__Exercise__.
Copy every line of all the items below, character for character.

[Extracted items]
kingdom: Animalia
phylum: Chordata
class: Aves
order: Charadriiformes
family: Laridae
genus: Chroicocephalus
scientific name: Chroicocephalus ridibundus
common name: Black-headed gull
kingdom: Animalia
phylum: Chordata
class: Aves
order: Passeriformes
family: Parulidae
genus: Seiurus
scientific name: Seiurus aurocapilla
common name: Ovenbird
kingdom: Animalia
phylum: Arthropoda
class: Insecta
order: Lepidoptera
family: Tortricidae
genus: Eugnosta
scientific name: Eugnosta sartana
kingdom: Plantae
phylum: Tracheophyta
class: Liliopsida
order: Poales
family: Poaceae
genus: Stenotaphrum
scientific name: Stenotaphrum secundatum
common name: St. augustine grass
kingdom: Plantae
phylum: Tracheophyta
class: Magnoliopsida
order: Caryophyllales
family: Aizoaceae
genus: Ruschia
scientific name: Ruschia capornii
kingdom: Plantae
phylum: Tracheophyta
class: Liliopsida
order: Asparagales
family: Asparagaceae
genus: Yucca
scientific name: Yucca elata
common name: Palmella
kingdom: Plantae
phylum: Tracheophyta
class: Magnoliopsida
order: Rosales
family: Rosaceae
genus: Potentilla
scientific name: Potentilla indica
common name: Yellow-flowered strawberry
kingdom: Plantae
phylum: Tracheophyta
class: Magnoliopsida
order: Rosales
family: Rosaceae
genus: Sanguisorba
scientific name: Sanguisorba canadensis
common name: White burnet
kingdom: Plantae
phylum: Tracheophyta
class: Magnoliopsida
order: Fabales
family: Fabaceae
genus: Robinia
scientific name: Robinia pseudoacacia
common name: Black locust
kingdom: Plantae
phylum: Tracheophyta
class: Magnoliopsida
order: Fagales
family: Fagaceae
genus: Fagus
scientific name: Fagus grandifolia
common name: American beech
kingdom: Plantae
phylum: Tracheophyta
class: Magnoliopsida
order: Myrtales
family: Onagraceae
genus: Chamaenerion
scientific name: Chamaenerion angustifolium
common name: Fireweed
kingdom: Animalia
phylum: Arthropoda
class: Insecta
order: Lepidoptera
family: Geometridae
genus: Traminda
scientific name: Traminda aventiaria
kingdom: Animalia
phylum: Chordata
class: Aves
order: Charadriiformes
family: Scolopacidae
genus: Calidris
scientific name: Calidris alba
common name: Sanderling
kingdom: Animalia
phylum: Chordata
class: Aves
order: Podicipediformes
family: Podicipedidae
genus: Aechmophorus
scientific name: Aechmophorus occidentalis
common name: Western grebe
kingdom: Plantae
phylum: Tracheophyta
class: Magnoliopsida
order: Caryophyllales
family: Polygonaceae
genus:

__In response__.
kingdom: Animalia
phylum: Chordata
class: Aves
order: Charadriiformes
family: Laridae
genus: Chroicocephalus
scientific name: Chroicocephalus ridibundus
common name: Black-headed gull
kingdom: Animalia
phylum: Chordata
class: Aves
order: Passeriformes
family: Parulidae
genus: Seiurus
scientific name: Seiurus aurocapilla
common name: Ovenbird
kingdom: Animalia
phylum: Arthropoda
class: Insecta
order: Lepidoptera
family: Tortricidae
genus: Eugnosta
scientific name: Eugnosta sartana
kingdom: Plantae
phylum: Tracheophyta
class: Liliopsida
order: Poales
family: Poaceae
genus: Stenotaphrum
scientific name: Stenotaphrum secundatum
common name: St. augustine grass
kingdom: Plantae
phylum: Tracheophyta
class: Magnoliopsida
order: Caryophyllales
family: Aizoaceae
genus: Ruschia
scientific name: Ruschia capornii
kingdom: Plantae
phylum: Tracheophyta
class: Liliopsida
order: Asparagales
family: Asparagaceae
genus: Yucca
scientific name: Yucca elata
common name: Palmella
kingdom: Plantae
phylum: Tracheophyta
class: Magnoliopsida
order: Rosales
family: Rosaceae
genus: Potentilla
scientific name: Potentilla indica
common name: Yellow-flowered strawberry
kingdom: Plantae
phylum: Tracheophyta
class: Magnoliopsida
order: Rosales
family: Rosaceae
genus: Sanguisorba
scientific name: Sanguisorba canadensis
common name: White burnet
kingdom: Plantae
phylum: Tracheophyta
class: Magnoliopsida
order: Fabales
family: Fabaceae
genus: Robinia
scientific name: Robinia pseudoacacia
common name: Black locust
kingdom: Plantae
phylum: Tracheophyta
class: Magnoliopsida
order: Fagales
family: Fagaceae
genus: Fagus
scientific name: Fagus grandifolia
common name: American beech
kingdom: Plantae
phylum: Tracheophyta
class: Magnoliopsida
order: Myrtales
family: Onagraceae
genus: Chamaenerion
scientific name: Chamaenerion angustifolium
common name: Fireweed
kingdom: Animalia
phylum: Arthropoda
class: Insecta
order: Lepidoptera
family: Geometridae
genus: Traminda
scientific name: Traminda aventiaria
kingdom: Animalia
phylum: Chordata
class: Aves
order: Charadriiformes
family: Scolopacidae
genus: Calidris
scientific name: Calidris alba
common name: Sanderling
kingdom: Animalia
phylum: Chordata
class: Aves
order: Podicipediformes
family: Podicipedidae
genus: Aechmophorus
scientific name: Aechmophorus occidentalis
common name: Western grebe
kingdom: Plantae
phylum: Tracheophyta
class: Magnoliopsida
order: Caryophyllales
family: Polygonaceae
genus:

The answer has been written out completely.